Site-Neutral Cuts Will Harm Access to Senior Care
By The One Country Project Team
America has a looming geriatric health crisis, and rural areas are getting hit the hardest. Seniors in rural America face additional challenges in accessing care as they experience more health problems and are less equipped to travel long distances. As rural hospitals continue to face extreme financial pressures and some are forced to close, these challenges will only worsen.
Congress must enact policies that help improve access to quality health care for older Americans, not push ahead with proposed “site-neutral” cuts that would harm rural hospitals and, in turn, seniors.
During the first half of the 21st century, there will be a 350% increase in those aged 85 and older, and by 2034, there will be more people 65 and older than those under 18. A disproportionate share of Americans aged 65 and older live in rural areas, and that percentage is increasing much faster than in urban areas. According to the National Rural Health Association, 25% of seniors live in rural areas, and this figure will only increase as the Baby Boomer generation ages.
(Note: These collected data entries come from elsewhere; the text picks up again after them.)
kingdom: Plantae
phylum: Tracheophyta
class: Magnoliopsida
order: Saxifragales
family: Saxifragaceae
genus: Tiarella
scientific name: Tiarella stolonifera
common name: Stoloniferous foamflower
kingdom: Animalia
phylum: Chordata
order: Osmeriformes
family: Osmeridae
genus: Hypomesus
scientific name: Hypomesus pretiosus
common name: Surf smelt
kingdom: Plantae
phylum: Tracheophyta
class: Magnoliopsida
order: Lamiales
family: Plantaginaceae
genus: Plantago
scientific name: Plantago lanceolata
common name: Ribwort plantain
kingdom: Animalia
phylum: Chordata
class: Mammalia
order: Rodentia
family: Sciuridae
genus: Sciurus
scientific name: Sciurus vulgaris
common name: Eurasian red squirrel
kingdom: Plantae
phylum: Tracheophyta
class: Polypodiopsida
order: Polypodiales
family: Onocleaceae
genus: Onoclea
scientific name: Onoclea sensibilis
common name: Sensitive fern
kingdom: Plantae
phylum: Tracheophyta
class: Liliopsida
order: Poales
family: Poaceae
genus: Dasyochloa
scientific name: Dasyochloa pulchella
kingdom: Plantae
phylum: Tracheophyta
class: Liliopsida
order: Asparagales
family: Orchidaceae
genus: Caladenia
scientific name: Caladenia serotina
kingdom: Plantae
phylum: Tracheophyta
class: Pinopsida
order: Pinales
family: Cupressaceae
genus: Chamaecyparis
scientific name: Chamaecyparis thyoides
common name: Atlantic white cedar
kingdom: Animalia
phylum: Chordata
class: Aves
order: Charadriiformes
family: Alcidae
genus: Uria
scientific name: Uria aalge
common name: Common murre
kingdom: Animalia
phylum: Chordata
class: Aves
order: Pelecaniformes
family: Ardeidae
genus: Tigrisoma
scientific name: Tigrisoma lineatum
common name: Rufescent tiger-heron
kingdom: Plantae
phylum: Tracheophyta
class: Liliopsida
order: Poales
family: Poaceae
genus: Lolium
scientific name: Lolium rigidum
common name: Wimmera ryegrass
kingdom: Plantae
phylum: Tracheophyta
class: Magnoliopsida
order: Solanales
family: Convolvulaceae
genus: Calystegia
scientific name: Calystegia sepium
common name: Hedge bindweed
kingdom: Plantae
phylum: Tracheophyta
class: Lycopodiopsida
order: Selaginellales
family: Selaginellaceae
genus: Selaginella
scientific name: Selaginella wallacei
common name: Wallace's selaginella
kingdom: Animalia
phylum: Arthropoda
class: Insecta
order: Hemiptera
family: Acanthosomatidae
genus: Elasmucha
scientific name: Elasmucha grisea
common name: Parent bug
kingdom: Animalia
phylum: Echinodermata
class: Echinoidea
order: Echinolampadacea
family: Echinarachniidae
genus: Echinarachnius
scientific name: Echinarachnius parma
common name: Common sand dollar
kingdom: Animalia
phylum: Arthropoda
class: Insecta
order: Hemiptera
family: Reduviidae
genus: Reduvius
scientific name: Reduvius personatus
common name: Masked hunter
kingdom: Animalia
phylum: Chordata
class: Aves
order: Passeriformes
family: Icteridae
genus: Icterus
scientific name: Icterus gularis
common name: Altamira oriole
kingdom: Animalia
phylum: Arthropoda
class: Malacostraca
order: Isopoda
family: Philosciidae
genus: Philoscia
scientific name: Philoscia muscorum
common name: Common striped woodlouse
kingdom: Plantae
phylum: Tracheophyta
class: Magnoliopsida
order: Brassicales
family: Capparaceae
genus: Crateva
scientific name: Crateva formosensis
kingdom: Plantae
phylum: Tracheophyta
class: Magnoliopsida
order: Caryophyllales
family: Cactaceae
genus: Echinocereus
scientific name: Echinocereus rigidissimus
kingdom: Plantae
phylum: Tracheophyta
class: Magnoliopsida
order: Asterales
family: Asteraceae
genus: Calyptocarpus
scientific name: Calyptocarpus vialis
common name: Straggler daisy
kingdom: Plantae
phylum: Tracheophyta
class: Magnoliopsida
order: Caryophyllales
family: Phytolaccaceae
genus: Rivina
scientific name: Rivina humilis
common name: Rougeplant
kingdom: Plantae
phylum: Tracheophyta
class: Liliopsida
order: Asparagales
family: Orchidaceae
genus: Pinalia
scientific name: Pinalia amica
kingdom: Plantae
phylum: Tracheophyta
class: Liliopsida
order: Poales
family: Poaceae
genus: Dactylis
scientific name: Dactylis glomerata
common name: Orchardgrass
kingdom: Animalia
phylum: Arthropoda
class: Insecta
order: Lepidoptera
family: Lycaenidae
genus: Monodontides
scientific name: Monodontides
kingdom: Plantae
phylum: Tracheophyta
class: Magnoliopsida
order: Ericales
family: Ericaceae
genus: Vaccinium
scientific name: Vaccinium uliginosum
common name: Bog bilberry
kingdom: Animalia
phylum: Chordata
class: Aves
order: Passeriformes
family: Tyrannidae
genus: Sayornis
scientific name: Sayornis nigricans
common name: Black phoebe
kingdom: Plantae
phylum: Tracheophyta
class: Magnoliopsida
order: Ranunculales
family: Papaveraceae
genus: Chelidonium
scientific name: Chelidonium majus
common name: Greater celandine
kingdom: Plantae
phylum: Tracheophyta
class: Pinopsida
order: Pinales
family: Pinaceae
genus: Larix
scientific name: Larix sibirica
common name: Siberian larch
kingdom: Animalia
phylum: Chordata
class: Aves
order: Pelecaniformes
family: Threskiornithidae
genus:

Hospitals already face increased demand for senior services, but workforce shortages make meeting this need increasingly difficult. Couple this with existing financial challenges, inflation, and other cost of care factors, and hospitals are having a hard time staying afloat. Adding to these factors, Medicare only pays hospitals 84 cents for every dollar they spend on patient care, creating a constant financial deficit and forcing hospitals to find other sources of revenue or cut services to stay open.
Beyond the many challenges hospitals face in providing high-quality health care for rural patients, traveling to access care is often difficult for rural seniors compared with their urban and suburban counterparts. A lack of adequate public transportation in rural areas makes driving essential, but unsuitable roads and increased risks associated with senior drivers present additional barriers to access. Hospital closures or service line cuts would force these senior patients to travel even further to access the care they need.
The problems associated with aging often mean seniors need additional health services and more intensive care, but access continues to dwindle as many hospitals operate at a loss. This has profound implications for rural communities, as in lieu of adequate care access, friends and adult children are often forced to stay home to provide that care themselves. In 2015, approximately 34.2 million people provided unpaid care to an adult 50 years or older. The direct care workforce already accounts for nearly 4.8 million people, but projections estimate that number will need to nearly double by 2031 to meet the needs of America’s aging population.
At a time when this crisis is more evident than ever, Congress has proposed harmful cuts to hospital funding that will shrink already-dwindling access even further. These cuts ignore the unique value hospitals provide communities, including specialized health services and 24/7 care. Should hospitals be hit with further cuts to their funding, many that are already struggling could be forced to close or reduce the types of services they offer—especially in rural and underserved areas. As America’s population ages, access to these vital care lifelines will only become more important for rural America’s older adults.
Instead of pursuing harmful site-neutral cuts that put seniors’ care at risk, our elected leaders must work together to protect our rural hospitals and equip these vital points of care with the resources they need to meet these challenges head-on.